__Provided passage__
------------------------

More than eight decades after it was installed, a memorial to the three 19th-century sibling novelists in London’s Westminster Abbey was amended Thursday to restore the diaereses – the two dots over the e in their surname.

The dots — which indicate that the name is pronounced “brontay” rather than “bront” — were omitted when the stone tablet commemorating Charlotte, Emily and Anne was erected in the abbey’s Poets’ Corner in October 1939, just after the outbreak of World War II.

They were restored after Brontë historian Sharon Wright, editor of the Brontë Society Gazette, raised the issue with Dean of Westminster David Hoyle. The abbey asked its stonemason to tap in the dots and its conservator to paint them.

“There’s no paper record for anyone complaining about this or mentioning this, so I just wanted to put it right, really,” Wright said. “These three Yorkshire women deserve their place here, but they also deserve to have their name spelled correctly.”

------------------------

__Supplied data__
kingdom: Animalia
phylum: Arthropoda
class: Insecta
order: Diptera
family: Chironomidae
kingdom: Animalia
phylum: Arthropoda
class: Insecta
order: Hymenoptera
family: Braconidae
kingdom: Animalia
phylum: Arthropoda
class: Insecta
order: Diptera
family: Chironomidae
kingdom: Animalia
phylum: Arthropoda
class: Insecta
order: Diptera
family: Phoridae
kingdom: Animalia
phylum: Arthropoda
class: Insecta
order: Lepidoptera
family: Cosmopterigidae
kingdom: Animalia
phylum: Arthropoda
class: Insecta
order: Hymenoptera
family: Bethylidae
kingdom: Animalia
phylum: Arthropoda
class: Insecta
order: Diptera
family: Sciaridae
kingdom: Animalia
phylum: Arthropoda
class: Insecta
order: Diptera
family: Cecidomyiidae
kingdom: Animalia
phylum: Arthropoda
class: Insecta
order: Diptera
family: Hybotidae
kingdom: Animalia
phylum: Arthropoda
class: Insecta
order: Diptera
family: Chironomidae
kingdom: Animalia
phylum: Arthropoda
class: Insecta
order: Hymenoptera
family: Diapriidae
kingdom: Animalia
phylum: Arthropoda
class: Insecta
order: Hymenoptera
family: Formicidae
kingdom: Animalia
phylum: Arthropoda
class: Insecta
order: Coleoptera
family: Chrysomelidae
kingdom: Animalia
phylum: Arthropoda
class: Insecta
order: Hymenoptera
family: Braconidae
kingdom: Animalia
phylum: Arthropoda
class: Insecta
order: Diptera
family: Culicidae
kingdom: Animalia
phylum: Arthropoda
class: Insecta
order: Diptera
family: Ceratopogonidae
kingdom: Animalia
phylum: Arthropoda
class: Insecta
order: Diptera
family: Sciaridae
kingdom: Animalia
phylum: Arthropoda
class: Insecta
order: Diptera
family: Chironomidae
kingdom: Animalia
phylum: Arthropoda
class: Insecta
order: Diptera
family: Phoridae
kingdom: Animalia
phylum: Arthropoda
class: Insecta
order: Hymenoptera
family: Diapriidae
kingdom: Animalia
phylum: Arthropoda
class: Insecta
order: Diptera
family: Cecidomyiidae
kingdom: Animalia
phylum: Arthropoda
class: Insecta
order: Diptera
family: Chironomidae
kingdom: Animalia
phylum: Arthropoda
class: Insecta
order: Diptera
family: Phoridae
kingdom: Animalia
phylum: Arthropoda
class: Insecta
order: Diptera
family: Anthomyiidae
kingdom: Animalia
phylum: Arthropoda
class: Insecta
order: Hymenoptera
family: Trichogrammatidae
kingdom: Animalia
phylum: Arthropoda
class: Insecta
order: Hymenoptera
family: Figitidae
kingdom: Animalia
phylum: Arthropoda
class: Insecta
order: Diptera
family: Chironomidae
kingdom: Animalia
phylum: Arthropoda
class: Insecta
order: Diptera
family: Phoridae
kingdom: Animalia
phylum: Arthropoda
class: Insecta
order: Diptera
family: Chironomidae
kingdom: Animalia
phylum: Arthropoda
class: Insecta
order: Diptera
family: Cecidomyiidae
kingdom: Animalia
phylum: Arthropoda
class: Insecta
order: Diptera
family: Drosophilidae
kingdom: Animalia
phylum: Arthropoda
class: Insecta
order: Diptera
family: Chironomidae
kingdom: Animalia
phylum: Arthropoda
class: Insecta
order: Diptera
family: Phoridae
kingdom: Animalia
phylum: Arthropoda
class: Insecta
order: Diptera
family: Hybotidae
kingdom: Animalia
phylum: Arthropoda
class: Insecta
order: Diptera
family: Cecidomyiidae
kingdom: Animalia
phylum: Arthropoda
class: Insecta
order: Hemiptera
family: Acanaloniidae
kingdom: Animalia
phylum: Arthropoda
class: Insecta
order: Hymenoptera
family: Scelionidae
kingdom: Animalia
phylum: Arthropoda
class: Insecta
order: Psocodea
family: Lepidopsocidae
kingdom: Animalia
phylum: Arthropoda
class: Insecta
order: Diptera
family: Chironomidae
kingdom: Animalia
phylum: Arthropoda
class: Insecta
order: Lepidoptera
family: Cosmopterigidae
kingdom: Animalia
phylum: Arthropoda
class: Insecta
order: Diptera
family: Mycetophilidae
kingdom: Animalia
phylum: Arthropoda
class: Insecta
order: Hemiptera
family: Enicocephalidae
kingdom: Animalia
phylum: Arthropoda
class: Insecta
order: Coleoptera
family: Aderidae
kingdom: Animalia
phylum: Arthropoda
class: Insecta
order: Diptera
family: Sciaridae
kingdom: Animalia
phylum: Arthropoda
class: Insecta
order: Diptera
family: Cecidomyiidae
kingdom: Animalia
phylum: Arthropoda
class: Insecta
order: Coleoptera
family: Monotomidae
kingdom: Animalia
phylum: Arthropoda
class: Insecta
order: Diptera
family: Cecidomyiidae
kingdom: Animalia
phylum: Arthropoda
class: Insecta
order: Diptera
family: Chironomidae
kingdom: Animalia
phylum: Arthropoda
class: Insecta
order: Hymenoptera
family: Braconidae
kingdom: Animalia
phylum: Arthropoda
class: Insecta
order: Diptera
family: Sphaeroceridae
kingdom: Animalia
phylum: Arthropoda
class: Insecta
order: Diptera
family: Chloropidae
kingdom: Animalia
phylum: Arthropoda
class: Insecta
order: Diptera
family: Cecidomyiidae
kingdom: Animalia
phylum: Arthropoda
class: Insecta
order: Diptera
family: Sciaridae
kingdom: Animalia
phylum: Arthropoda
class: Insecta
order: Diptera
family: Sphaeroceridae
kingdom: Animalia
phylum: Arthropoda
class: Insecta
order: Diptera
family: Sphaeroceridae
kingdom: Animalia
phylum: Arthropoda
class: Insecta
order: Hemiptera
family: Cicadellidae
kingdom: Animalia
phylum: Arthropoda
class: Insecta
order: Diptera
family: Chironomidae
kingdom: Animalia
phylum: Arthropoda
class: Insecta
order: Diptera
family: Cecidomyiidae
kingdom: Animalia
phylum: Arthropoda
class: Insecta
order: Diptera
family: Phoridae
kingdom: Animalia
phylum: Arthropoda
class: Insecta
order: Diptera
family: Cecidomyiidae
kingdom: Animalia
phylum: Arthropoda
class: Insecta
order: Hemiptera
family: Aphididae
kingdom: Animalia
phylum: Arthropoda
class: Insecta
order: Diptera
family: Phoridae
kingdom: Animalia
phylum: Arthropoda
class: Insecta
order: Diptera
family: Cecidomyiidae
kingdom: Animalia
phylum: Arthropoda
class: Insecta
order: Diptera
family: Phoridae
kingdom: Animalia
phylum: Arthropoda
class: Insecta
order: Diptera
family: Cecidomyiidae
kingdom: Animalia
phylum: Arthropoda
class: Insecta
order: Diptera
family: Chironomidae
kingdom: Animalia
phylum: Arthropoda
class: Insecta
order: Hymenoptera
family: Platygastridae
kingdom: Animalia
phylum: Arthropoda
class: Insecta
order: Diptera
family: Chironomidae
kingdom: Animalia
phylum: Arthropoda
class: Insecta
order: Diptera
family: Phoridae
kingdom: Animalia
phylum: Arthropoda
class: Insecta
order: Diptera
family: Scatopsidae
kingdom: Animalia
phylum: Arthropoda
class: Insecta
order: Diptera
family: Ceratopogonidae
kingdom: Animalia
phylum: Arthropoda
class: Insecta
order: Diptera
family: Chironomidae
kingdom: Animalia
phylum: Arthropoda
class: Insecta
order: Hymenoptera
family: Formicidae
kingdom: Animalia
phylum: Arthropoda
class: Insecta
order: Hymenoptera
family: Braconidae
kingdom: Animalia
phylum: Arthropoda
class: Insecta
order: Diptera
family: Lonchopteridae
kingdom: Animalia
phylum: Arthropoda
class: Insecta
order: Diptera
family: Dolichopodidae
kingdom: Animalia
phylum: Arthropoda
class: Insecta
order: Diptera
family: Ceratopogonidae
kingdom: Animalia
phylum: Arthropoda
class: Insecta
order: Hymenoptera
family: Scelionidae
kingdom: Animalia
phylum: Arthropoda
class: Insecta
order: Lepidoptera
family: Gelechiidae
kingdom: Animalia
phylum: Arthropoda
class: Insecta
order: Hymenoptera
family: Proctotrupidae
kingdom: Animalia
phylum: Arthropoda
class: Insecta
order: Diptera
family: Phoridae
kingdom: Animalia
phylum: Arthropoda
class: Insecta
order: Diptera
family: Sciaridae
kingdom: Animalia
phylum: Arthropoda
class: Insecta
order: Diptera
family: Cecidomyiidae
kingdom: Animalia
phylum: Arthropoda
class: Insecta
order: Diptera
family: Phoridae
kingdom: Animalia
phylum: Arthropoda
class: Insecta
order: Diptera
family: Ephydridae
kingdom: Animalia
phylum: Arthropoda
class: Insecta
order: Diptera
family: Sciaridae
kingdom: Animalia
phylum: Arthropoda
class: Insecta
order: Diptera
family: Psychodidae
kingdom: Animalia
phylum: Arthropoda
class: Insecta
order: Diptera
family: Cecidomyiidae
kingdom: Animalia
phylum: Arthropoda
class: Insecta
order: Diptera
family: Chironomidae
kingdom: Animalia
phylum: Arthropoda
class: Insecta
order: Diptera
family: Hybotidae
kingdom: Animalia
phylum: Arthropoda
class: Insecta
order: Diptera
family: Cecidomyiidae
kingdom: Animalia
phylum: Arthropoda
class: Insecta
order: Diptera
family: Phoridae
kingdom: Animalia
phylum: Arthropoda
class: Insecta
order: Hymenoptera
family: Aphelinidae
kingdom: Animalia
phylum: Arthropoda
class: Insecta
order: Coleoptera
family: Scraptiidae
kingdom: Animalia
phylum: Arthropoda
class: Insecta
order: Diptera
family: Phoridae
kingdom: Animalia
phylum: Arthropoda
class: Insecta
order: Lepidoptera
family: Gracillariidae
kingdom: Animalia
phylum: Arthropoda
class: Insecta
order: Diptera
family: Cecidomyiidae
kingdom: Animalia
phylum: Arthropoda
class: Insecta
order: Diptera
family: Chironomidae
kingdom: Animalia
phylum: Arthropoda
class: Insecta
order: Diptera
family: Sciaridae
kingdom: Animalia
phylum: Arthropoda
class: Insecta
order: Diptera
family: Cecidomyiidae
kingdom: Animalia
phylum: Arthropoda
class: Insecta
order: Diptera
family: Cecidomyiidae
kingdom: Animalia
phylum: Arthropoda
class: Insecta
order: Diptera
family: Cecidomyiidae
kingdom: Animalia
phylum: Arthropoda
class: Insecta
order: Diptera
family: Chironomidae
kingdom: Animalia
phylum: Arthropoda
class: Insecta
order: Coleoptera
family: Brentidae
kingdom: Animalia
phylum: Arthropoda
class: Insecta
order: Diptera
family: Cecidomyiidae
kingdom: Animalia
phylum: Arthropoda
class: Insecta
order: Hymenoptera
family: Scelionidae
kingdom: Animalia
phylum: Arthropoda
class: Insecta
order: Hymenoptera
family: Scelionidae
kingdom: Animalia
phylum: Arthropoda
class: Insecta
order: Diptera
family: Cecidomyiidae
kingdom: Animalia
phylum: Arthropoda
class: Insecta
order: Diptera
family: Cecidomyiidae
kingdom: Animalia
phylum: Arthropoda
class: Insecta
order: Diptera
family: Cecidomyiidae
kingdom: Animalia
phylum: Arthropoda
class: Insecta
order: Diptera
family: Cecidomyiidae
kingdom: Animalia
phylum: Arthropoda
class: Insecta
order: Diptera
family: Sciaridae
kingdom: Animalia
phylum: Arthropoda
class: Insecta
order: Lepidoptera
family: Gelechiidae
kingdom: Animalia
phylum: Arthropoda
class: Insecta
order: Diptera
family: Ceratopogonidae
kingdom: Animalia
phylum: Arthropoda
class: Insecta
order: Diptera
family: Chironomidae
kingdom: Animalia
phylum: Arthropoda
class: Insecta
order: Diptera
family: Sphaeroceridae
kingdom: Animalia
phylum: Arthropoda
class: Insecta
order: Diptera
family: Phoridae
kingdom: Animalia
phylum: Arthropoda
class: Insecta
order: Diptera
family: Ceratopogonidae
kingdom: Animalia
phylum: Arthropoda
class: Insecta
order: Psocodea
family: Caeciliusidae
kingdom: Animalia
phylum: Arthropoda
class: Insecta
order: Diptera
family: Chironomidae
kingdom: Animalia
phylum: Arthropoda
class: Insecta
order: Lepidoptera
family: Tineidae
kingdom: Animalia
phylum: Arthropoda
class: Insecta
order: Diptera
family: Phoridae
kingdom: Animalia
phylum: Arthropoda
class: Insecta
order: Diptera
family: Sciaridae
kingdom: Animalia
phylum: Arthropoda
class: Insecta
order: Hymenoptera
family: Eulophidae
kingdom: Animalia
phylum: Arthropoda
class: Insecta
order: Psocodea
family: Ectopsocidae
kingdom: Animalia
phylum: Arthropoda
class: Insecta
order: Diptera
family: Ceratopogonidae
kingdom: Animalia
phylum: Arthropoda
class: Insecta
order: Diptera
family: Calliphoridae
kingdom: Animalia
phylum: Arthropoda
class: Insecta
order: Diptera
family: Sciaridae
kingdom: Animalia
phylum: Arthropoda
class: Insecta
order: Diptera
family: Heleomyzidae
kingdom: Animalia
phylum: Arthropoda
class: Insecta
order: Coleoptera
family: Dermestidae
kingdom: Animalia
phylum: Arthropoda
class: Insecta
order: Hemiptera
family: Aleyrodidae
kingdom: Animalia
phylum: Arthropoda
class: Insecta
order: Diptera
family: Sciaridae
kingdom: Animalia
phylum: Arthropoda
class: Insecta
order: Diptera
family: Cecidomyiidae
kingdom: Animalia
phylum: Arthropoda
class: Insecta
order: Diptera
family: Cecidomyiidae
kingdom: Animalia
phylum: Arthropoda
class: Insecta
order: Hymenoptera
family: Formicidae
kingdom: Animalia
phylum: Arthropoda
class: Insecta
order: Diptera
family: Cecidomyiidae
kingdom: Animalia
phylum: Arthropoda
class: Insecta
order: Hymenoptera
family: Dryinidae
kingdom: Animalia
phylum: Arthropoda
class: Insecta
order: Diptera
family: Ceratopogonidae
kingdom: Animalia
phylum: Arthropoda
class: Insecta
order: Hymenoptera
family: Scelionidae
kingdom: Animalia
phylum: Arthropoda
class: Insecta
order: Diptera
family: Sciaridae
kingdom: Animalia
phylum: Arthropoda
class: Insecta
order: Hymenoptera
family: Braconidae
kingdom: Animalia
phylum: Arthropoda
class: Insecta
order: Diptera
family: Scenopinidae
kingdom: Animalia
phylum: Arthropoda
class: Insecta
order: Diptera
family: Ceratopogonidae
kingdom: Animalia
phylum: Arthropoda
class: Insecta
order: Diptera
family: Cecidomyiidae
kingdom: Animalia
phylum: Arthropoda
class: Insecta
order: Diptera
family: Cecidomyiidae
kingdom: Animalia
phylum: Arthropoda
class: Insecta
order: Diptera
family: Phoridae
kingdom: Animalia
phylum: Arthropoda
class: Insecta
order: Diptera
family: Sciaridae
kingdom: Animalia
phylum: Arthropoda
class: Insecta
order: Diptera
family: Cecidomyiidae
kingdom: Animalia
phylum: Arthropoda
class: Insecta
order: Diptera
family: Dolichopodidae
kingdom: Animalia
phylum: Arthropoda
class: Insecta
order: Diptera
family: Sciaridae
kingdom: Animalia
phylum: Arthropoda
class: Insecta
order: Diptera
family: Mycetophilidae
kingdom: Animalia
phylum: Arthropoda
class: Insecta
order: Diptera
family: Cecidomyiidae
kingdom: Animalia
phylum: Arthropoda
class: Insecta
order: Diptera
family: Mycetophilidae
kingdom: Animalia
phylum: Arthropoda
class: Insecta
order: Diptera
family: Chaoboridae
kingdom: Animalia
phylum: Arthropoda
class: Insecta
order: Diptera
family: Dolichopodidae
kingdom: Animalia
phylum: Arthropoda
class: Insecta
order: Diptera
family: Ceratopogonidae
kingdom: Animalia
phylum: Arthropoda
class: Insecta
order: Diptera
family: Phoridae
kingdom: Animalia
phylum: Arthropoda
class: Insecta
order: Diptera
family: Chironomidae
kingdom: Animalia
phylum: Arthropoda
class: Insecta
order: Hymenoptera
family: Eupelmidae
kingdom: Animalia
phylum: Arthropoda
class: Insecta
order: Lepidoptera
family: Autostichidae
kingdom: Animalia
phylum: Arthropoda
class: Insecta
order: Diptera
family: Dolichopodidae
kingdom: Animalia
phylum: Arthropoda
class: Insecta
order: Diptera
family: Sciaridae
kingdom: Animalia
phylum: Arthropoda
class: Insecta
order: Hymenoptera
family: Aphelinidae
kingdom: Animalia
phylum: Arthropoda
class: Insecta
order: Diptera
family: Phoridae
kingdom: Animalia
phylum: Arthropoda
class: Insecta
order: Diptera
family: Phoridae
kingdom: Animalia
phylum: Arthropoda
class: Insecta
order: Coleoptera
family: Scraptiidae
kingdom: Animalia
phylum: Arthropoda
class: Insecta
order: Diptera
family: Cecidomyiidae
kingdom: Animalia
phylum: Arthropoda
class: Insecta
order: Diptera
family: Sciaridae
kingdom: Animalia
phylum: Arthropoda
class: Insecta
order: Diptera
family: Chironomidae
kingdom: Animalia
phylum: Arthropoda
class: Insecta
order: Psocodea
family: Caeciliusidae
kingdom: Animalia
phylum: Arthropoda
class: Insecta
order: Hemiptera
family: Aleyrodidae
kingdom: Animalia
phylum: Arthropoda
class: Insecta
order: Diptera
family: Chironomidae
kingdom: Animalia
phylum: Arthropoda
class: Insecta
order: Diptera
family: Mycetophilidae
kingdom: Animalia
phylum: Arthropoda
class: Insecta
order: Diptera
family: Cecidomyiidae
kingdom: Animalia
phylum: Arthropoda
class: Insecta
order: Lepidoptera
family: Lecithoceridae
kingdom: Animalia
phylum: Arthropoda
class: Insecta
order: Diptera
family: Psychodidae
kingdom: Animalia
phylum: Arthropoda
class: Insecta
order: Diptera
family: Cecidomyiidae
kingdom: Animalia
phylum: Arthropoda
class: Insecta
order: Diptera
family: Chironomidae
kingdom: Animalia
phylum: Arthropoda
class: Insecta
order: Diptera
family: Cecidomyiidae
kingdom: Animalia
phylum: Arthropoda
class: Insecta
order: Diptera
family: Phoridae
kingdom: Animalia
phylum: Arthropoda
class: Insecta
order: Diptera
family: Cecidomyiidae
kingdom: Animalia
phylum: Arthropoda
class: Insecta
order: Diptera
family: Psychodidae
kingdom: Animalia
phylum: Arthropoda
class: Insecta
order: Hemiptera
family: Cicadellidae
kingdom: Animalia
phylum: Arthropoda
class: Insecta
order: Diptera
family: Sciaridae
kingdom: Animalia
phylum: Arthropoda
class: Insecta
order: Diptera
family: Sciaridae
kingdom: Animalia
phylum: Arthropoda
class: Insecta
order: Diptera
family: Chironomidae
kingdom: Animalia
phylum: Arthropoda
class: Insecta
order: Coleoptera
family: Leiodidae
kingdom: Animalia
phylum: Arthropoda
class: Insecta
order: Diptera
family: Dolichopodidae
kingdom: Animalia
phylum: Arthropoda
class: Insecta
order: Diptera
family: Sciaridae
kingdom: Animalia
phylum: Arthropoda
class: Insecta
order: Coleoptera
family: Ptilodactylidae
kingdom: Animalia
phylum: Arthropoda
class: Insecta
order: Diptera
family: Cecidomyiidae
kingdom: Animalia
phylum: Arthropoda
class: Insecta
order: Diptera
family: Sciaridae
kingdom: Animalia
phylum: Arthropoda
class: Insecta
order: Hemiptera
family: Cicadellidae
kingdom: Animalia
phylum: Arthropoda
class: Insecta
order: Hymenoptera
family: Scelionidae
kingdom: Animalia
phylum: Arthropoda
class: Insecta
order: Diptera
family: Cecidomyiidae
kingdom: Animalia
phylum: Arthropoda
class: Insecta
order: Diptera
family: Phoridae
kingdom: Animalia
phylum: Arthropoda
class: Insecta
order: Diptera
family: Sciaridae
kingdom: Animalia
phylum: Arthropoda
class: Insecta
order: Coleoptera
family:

------------------------

__Stated exercise A__
In the Brontë memorial passage, who brought the missing dots to the attention of the Dean of Westminster?
__Stated exercise B__
Reproduce the section of the Brontë memorial passage starting at "The dots — which" and ending at "to paint them.".

__Task result A__
Brontë historian Sharon Wright, editor of the Brontë Society Gazette.

__Task result B__
The dots — which indicate that the name is pronounced “brontay” rather than “bront” — were omitted when the stone tablet commemorating Charlotte, Emily and Anne was erected in the abbey’s Poets’ Corner in October 1939, just after the outbreak of World War II.

They were restored after Brontë historian Sharon Wright, editor of the Brontë Society Gazette, raised the issue with Dean of Westminster David Hoyle. The abbey asked its stonemason to tap in the dots and its conservator to paint them.